A note on lab automation: chemistry may be all heat, weighing, and mixing, but keep in mind that we recently discovered after 6 months of investigation that one of the projects in my lab was failing because a chemical that was leaching out of a rubber gasket in one of our cell culture wells was interfering with an enzymatic reaction. Full parameterization means, the robot needs to be able to pick up the Petri dish and notice that there is some oily residue floating on the surface that isn’t supposed to be there. Until then, humans will probably stay significantly in the loop.
When I talk to people in AI/ML, it seems like the smartest people usually want to go work at DeepMind, OpenAI, FAIR etc. where they can continue to do research themselves on the biggest and most exciting problems in the field. In biology, until recently, it seemed like everyone wanted to be a professor or start a company, i.e., that the only high status thing you could do after your PhD was to become a manager. (Including for people who were really better as researchers than as managers.) If we want to make progress in biology, we need a high-status way for top biology researchers to keep doing research, in the same way that DeepMind, OpenAI, FAIR, etc. have created a new high-status way for AI researchers to keep doing research. We need to create a new career path.
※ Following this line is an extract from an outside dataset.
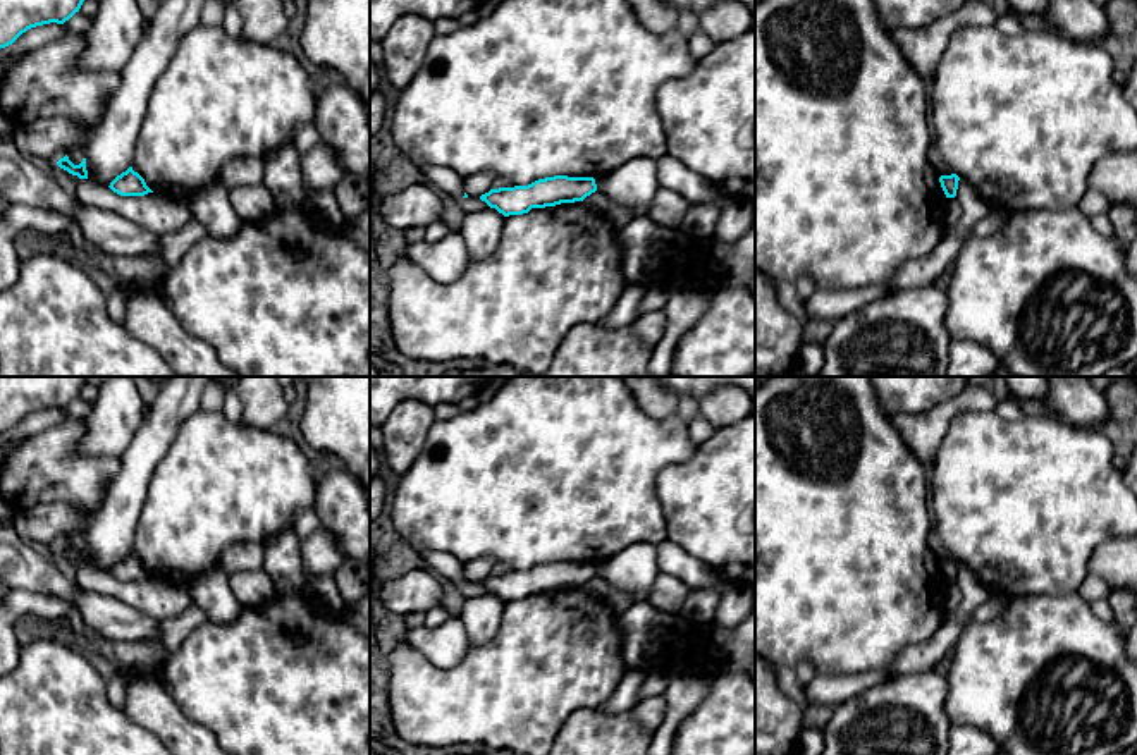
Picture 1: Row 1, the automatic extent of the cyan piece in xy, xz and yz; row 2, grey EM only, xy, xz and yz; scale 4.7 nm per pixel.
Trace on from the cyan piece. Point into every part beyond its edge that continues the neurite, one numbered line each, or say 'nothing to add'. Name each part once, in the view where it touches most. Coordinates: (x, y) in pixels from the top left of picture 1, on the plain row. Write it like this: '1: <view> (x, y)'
nothing to add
My guess is that this new career path will require some new kind of institution. Academia is not built to retain top talent; on the contrary, it is explicitly built to train people and then kick them out once they know what they’re doing. Academia also has the wrong approach to teamwork: academia works on a basis of name recognition, and it’s harder to accumulate name recognition if you have to share paper authorship with many people, so the incentive is almost always to keep team sizes small even if the work suffers as a result. I think people usually don’t want to stay in environments that discourage them from working with their colleagues. At the same time, though, the for-profit biotech universe is ultra-competitive, way more competitive than the FAANG universe, and doesn’t lend itself to industrial labs like OpenAI, DeepMind, or FAIR. My guess is that we need to see more institutions in the space that Adam Marblestone and I have been exploring with the FRO model: dedicated non-academic non-profit research organizations. More thoughts on this to come.
I suspect that the Knowledge and Talent problems are pretty tractable. I also suspect that the Regulatory problem may actually be more tractable than you might think, but that it’s fundamentally technical at the core: can we come up with a way of making drugs that is guaranteed to be safe? Then we might get somewhere.